Mentally Disordered Offenders: Managing People Nobody Owns
What do the British do with (and to) those who are both bad and mad? Like their American cousins, they largely don’t know what to do, say the authors of this Festschrift for Herschel Prins, former director of the University of Leicester School of Social Work. Ten contributors, all influenced by Prins’s humanistic and eclectic approach, tackle the perennial conundrum: when to treat, when to punish. Often, Webb and Harris report, we—our society in general, its official caretakers in particular—“get this hopelessly wrong, reflecting all manner of cultural and penological muddle-headedness.” Even those mentally disordered offenders who are not confined “find that the far from tender mercies of ‘community care’ do little to address their needs for treatment and support” (p. 2). “Community care,” writes Harris, is largely a “set of aspirations,” a euphemism for what could be “more accurately designated ‘pass the parcel’ ” (p. 10). Michael Preston-Shoot is equally disappointed: he says that community care is “a failing policy [with] inadequate resources…deeply flawed, confused and fragmented” (p. 73).
In two typical sentences, Webb sums up:
Management implies the coordination of resources and service provision and the shaping of policy in order to meet desired objectives.…It need not necessarily refer to direct involvement with individual offenders. (p. 162)

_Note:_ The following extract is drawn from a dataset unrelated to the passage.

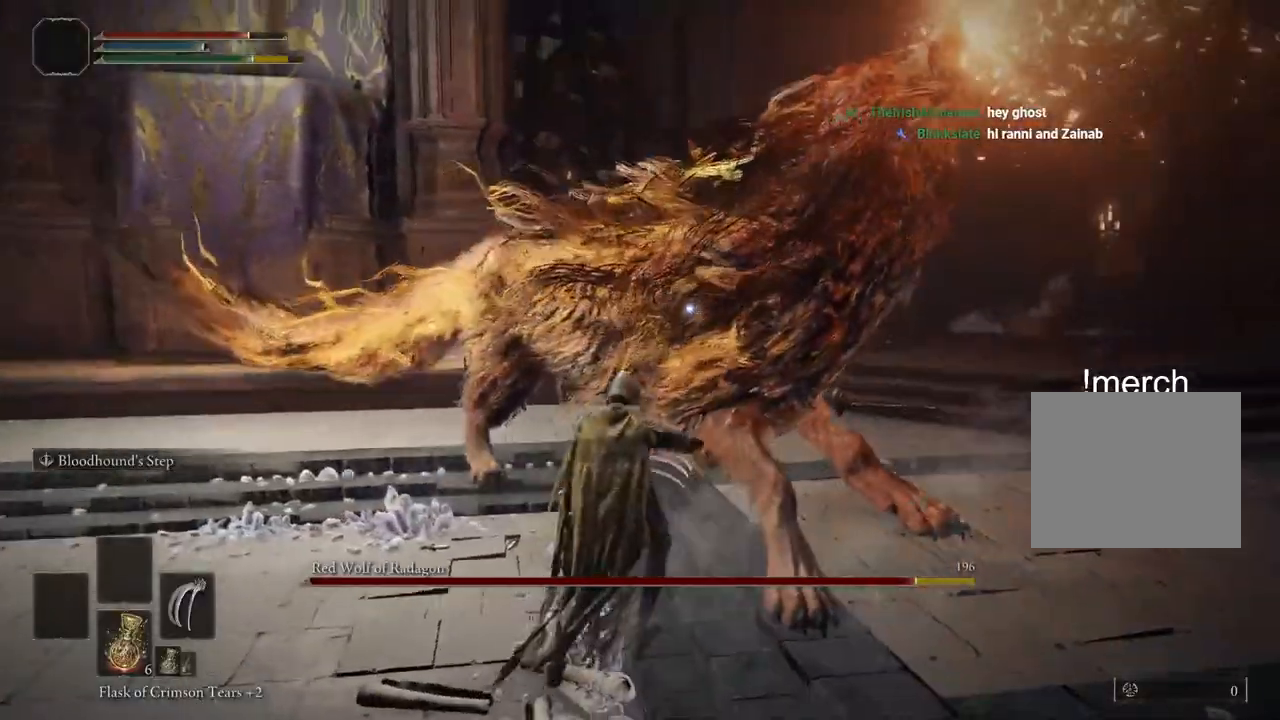
{"dt_ms": 500, "buttons": [], "left_stick": "up", "right_stick": "center", "events": [[17, "left_stick", "up"], [200, "L2", "down"], [367, "L2", "up"]]}
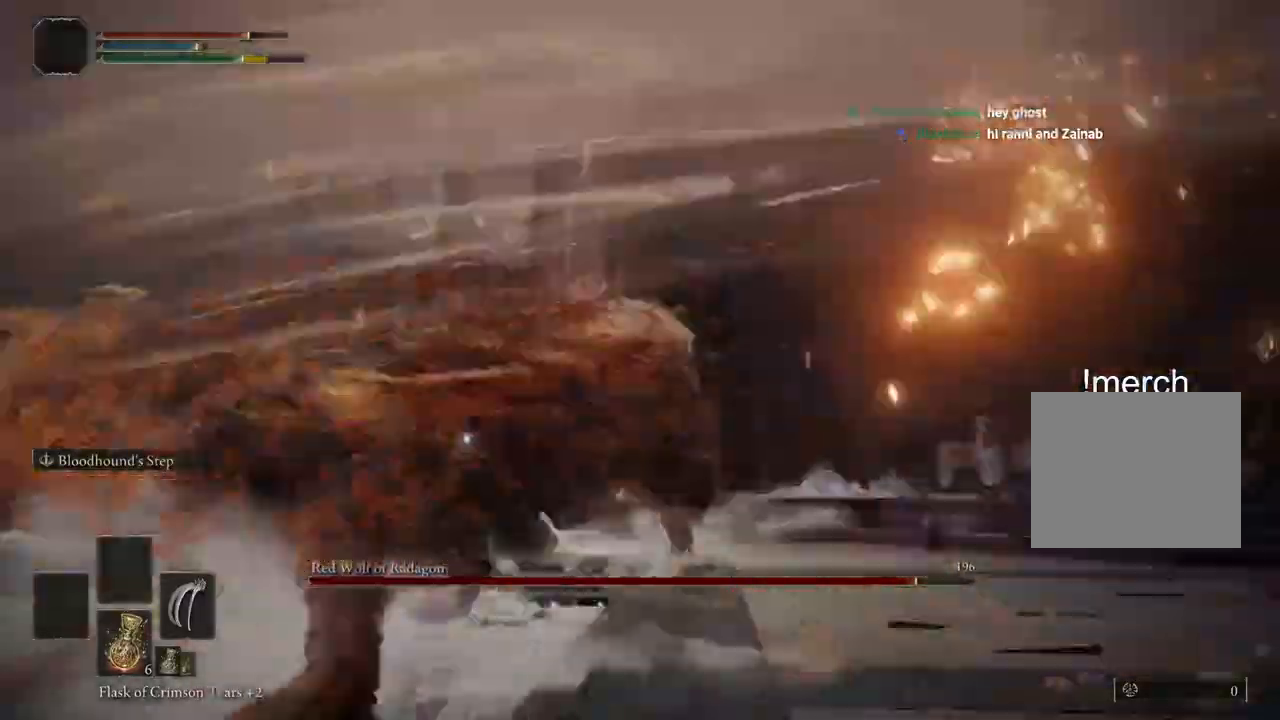
{"dt_ms": 1000, "buttons": [], "left_stick": "up-right", "right_stick": "down"}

Indeed, one meets hardly any individuals in this volume. Mentally disordered offenders appear mostly in the abstract, as if from afar—a gray, undifferentiated mass. If schizophrenia and dementia require different management, the reader will not learn about it here. Delusions, paranoia, alcoholism, depression, fear, anger, anxiety, hope, and recovery are terms that have their uses but, with rare exceptions, not in this book. Perhaps most surprising, the authors have virtually nothing to say about sex or violence, although sexual and violent crimes provide a high proportion of the men (and a few women) whose management is the book’s subject. “One size fits all” is not the motto of Herschel Prins or his students, but it does tend to be the unwritten rule of institutional life, and it is a theme of this book to a greater degree than its authors may have wished.